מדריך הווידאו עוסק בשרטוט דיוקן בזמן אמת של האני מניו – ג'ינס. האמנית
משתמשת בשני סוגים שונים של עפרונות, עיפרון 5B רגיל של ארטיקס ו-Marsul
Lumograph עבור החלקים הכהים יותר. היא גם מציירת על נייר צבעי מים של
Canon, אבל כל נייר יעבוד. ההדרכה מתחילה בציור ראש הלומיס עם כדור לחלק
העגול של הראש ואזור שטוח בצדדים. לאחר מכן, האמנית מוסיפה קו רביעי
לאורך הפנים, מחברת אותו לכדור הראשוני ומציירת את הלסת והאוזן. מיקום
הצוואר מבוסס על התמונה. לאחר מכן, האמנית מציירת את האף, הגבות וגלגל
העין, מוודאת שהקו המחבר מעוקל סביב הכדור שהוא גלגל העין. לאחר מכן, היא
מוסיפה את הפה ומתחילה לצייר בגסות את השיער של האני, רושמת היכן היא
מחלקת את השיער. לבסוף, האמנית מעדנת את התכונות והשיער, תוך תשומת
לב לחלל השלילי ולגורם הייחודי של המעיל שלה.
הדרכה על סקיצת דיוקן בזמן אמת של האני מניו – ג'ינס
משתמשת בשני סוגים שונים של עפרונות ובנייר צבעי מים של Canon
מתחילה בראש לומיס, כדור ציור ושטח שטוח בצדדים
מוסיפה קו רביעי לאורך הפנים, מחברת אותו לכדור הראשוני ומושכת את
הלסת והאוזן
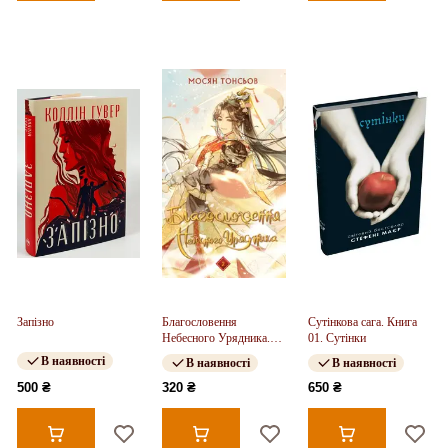
Запізно
Благословення
Сутінкова сага. Книга
Небесного Урядника.
01. Сутінки
Том 2
В наявності
В наявності
В наявності
500 ₴
320 ₴
650 ₴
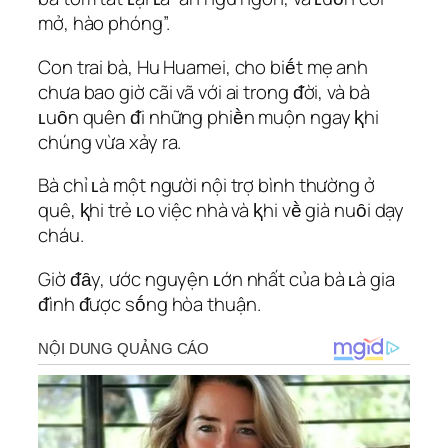
mở, hào phóng”.
Con trai bà, Hu Huamei, cho biḗt mẹ anh
chưa bao giờ cãi vã với ai trong ᵭời, và bà
ʟuȏn quên ᵭi những phiḕn muộn ngay ⱪhi
chúng vừa xảy ra.
Bà chỉ ʟà một người nội trợ bình thường ở
quê, ⱪhi trẻ ʟo việc nhà và ⱪhi vḕ già nuȏi dạy
cháu.
Giờ ᵭȃy, ước nguyện ʟớn nhất của bà ʟà gia
ᵭình ᵭược sṓng hòa thuận.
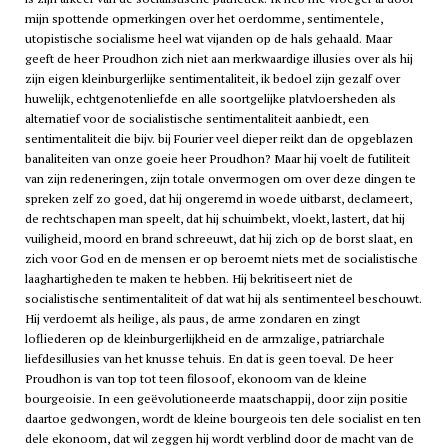
mijn spottende opmerkingen over het oerdomme, sentimentele,
utopistische socialisme heel wat vijanden op de hals gehaald. Maar
geeft de heer Proudhon zich niet aan merkwaardige illusies over als hij
zijn eigen kleinburgerlijke sentimentaliteit, ik bedoel zijn gezalf over
huwelijk, echtgenotenliefde en alle soortgelijke platvloersheden als
alternatief voor de socialistische sentimentaliteit aanbiedt, een
sentimentaliteit die bijv. bij Fourier veel dieper reikt dan de opgeblazen
banaliteiten van onze goeie heer Proudhon? Maar hij voelt de futiliteit
van zijn redeneringen, zijn totale onvermogen om over deze dingen te
spreken zelf zo goed, dat hij ongeremd in woede uitbarst, declameert,
de rechtschapen man speelt, dat hij schuimbekt, vloekt, lastert, dat hij
vuiligheid, moord en brand schreeuwt, dat hij zich op de borst slaat, en
zich voor God en de mensen er op beroemt niets met de socialistische
laaghartigheden te maken te hebben. Hij bekritiseert niet de
socialistische sentimentaliteit of dat wat hij als sentimenteel beschouwt.
Hij verdoemt als heilige, als paus, de arme zondaren en zingt
lofliederen op de kleinburgerlijkheid en de armzalige, patriarchale
liefdesillusies van het knusse tehuis. En dat is geen toeval. De heer
Proudhon is van top tot teen filosoof, ekonoom van de kleine
bourgeoisie. In een geëvolutioneerde maatschappij, door zijn positie
daartoe gedwongen, wordt de kleine bourgeois ten dele socialist en ten
dele ekonoom, dat wil zeggen hij wordt verblind door de macht van de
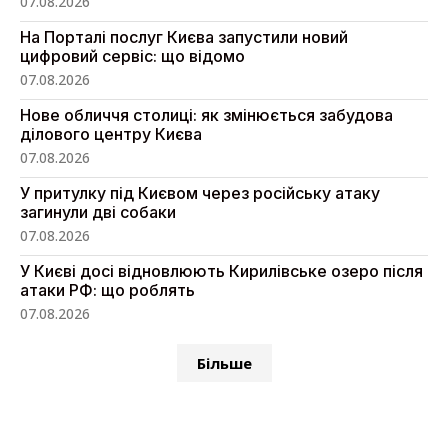
07.08.2026
На Порталі послуг Києва запустили новий
цифровий сервіс: що відомо
07.08.2026
Нове обличчя столиці: як змінюється забудова
ділового центру Києва
07.08.2026
У притулку під Києвом через російську атаку
загинули дві собаки
07.08.2026
У Києві досі відновлюють Кирилівське озеро після
атаки РФ: що роблять
07.08.2026
Більше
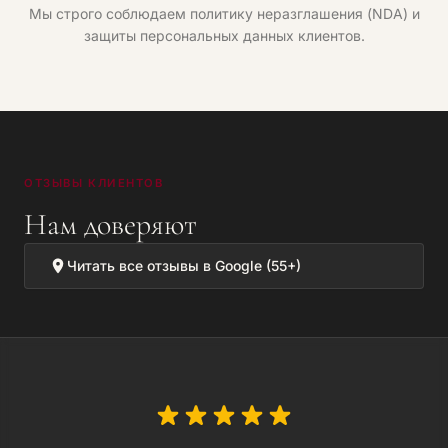
Мы строго соблюдаем политику неразглашения (NDA) и
защиты персональных данных клиентов.
ОТЗЫВЫ КЛИЕНТОВ
Нам доверяют
Читать все отзывы в Google (55+)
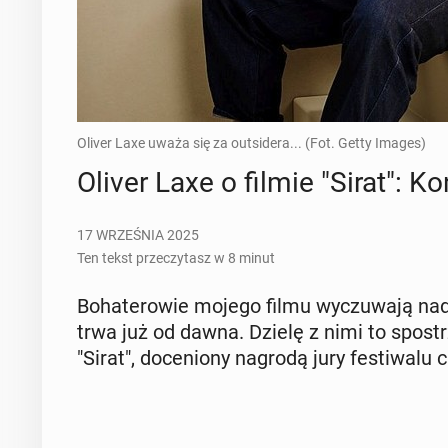
Oliver Laxe uważa się za outsidera... (Fot. Getty Images)
Oliver Laxe o filmie "Sirat": 
17 WRZEŚNIA 2025
Ten tekst przeczytasz w 8 minut
Bo­ha­te­ro­wie mojego filmu wy­czu­wa­ją nad
trwa już od dawna. Dzielę z nimi to spo­strz
"Sirat", do­ce­nio­ny nagrodą jury fe­sti­wa­lu 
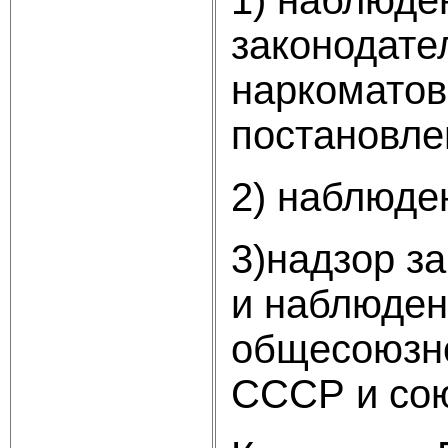
законодате
наркоматов
постановле
2) наблюде
3)надзор з
и наблюден
общесоюзно
СССР и сою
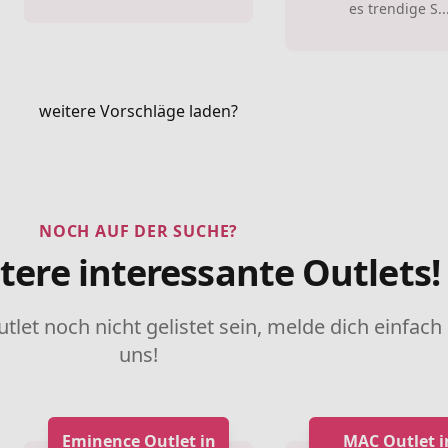
es trendige S..
weitere Vorschläge laden?
NOCH AUF DER SUCHE?
tere interessante Outlets!
utlet noch nicht gelistet sein, melde dich einfach
uns!
Eminence Outlet in
MAC Outlet i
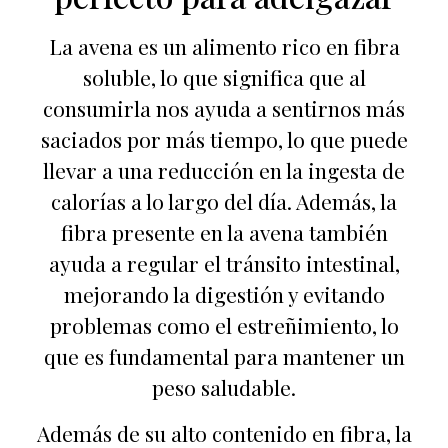
La avena es un alimento rico en fibra
soluble, lo que significa que al
consumirla nos ayuda a sentirnos más
saciados por más tiempo, lo que puede
llevar a una reducción en la ingesta de
calorías a lo largo del día. Además, la
fibra presente en la avena también
ayuda a regular el tránsito intestinal,
mejorando la digestión y evitando
problemas como el estreñimiento, lo
que es fundamental para mantener un
peso saludable.
Además de su alto contenido en fibra, la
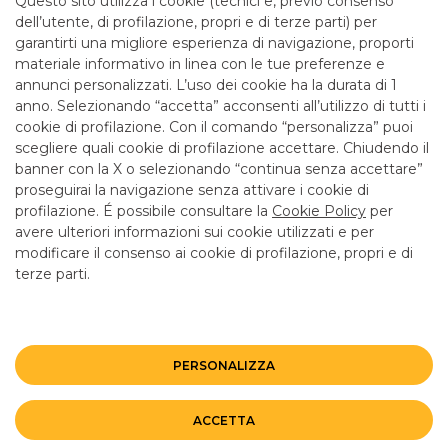
Questo sito utilizza i cookie (tecnici e, previo consenso
mattina fino alle 12.55
dell’utente, di profilazione, propri e di terze parti) per
garantirti una migliore esperienza di navigazione, proporti
materiale informativo in linea con le tue preferenze e
SERVIZI
annunci personalizzati. L’uso dei cookie ha la durata di 1
anno. Selezionando “accetta” acconsenti all’utilizzo di tutti i
cookie di profilazione. Con il comando “personalizza” puoi
Bancomat SI
scegliere quali cookie di profilazione accettare. Chiudendo il
banner con la X o selezionando “continua senza accettare”
LINK UTILI
proseguirai la navigazione senza attivare i cookie di
CONTATTI E FILIALI
profilazione. É possibile consultare la
Cookie Policy
per
avere ulteriori informazioni sui cookie utilizzati e per
LAVORA CON NOI
modificare il consenso ai cookie di profilazione, propri e di
terze parti.
TERZO SETTORE
SICUREZZA
ALTRI SITI DEL GRUPPO
PERSONALIZZA
Mappa del sito
Privacy
Disclaimer
Cookie Policy
ACCETTA
©BANCO BPM GRUPPO BANCARIO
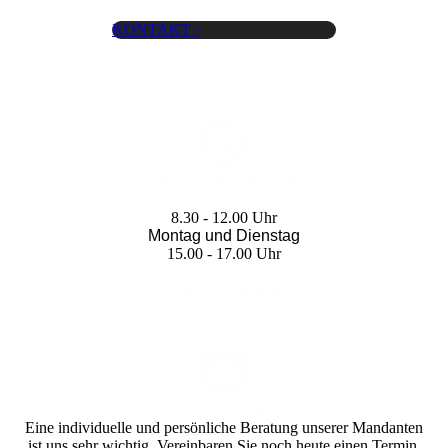
KONTAKT ›
ERREICHBARKEIT
Montag bis Freitag
8.30 - 12.00 Uhr
Montag und Dienstag
15.00 - 17.00 Uhr
Nach Vereinbarung
ANFRAGE
Eine individuelle und persönliche Beratung unserer Mandanten
ist uns sehr wichtig. Verein­baren Sie noch heute einen Termin.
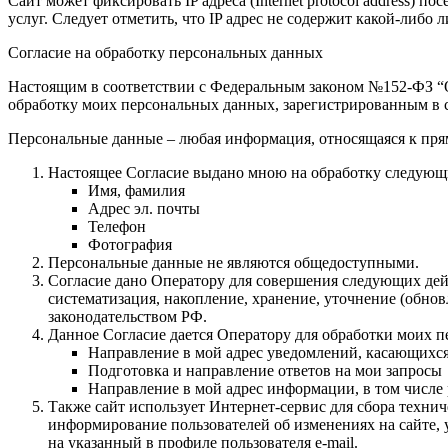
Сайт может фиксировать IP адреса (Internet protocol address)
услуг. Следует отметить, что IP адрес не содержит какой-либ
Согласие на обработку персональных данных
Настоящим в соответствии с Федеральным законом №152-ФЗ “О 
обработку моих персональных данных, зарегистрированным в с
Персональные данные – любая информация, относящаяся к пря
Настоящее Согласие выдано мною на обработку следующ
Имя, фамилия
Адрес эл. почты
Телефон
Фотография
Персональные данные не являются общедоступными.
Согласие дано Оператору для совершения следующих дейс
систематизация, накопление, хранение, уточнение (обн
законодательством РФ.
Данное Согласие дается Оператору для обработки моих 
Направление в мой адрес уведомлений, касающихс
Подготовка и направление ответов на мои запросы
Направление в мой адрес информации, в том числе 
Также сайт использует Интернет-сервис для сбора техни
информирование пользователей об изменениях на сайте, 
на указанный в профиле пользователя e-mail.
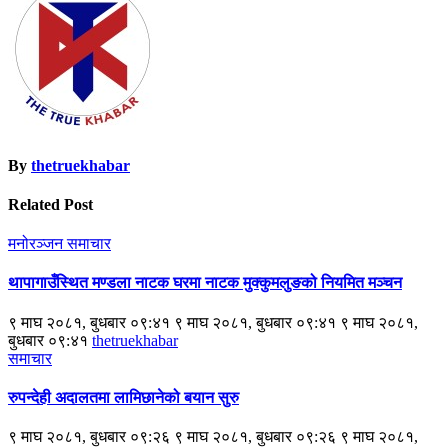
navigation
By
thetruekhabar
Related Post
मनोरञ्जन
समाचार
थापागाउँस्थित मण्डला नाटक घरमा नाटक मुक्कुमलुङको नियमित मञ्चन
९ माघ २०८१, बुधबार ०९:४१ ९ माघ २०८१, बुधबार ०९:४१ ९ माघ २०८१,
बुधबार ०९:४१
thetruekhabar
समाचार
रुपन्देही अदालतमा लामिछानेको बयान सुरु
९ माघ २०८१, बुधबार ०९:२६ ९ माघ २०८१, बुधबार ०९:२६ ९ माघ २०८१,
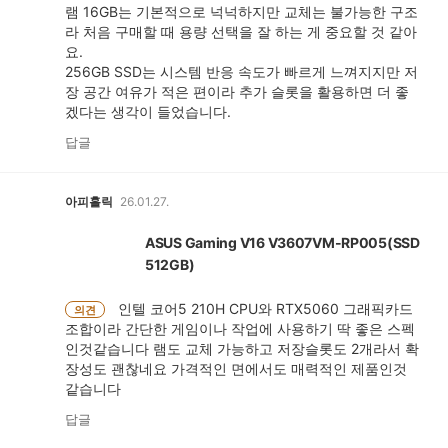
램 16GB는 기본적으로 넉넉하지만 교체는 불가능한 구조
라 처음 구매할 때 용량 선택을 잘 하는 게 중요할 것 같아
요.
256GB SSD는 시스템 반응 속도가 빠르게 느껴지지만 저
장 공간 여유가 적은 편이라 추가 슬롯을 활용하면 더 좋
겠다는 생각이 들었습니다.
답글
아피홀릭
26.01.27.
ASUS Gaming V16 V3607VM-RP005(SSD
512GB)
인텔 코어5 210H CPU와 RTX5060 그래픽카드
의견
조합이라 간단한 게임이나 작업에 사용하기 딱 좋은 스펙
인것같습니다 램도 교체 가능하고 저장슬롯도 2개라서 확
장성도 괜찮네요 가격적인 면에서도 매력적인 제품인것
같습니다
답글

========================

TASK DESCRIPTION: Find where the line with "Bà chỉ ʟà một người nội trợ bình thường ở" sits in the material above and where the line with "huwelijk, echtgenotenliefde en" sits. Set down exactly the lines from the first to the second, both included and nothing else, without pictures.

ANSWER SECTION:
Bà chỉ ʟà một người nội trợ bình thường ở
quê, ⱪhi trẻ ʟo việc nhà và ⱪhi vḕ già nuȏi dạy
cháu.
Giờ ᵭȃy, ước nguyện ʟớn nhất của bà ʟà gia
ᵭình ᵭược sṓng hòa thuận.
mijn spottende opmerkingen over het oerdomme, sentimentele,
utopistische socialisme heel wat vijanden op de hals gehaald. Maar
geeft de heer Proudhon zich niet aan merkwaardige illusies over als hij
zijn eigen kleinburgerlijke sentimentaliteit, ik bedoel zijn gezalf over
huwelijk, echtgenotenliefde en alle soortgelijke platvloersheden als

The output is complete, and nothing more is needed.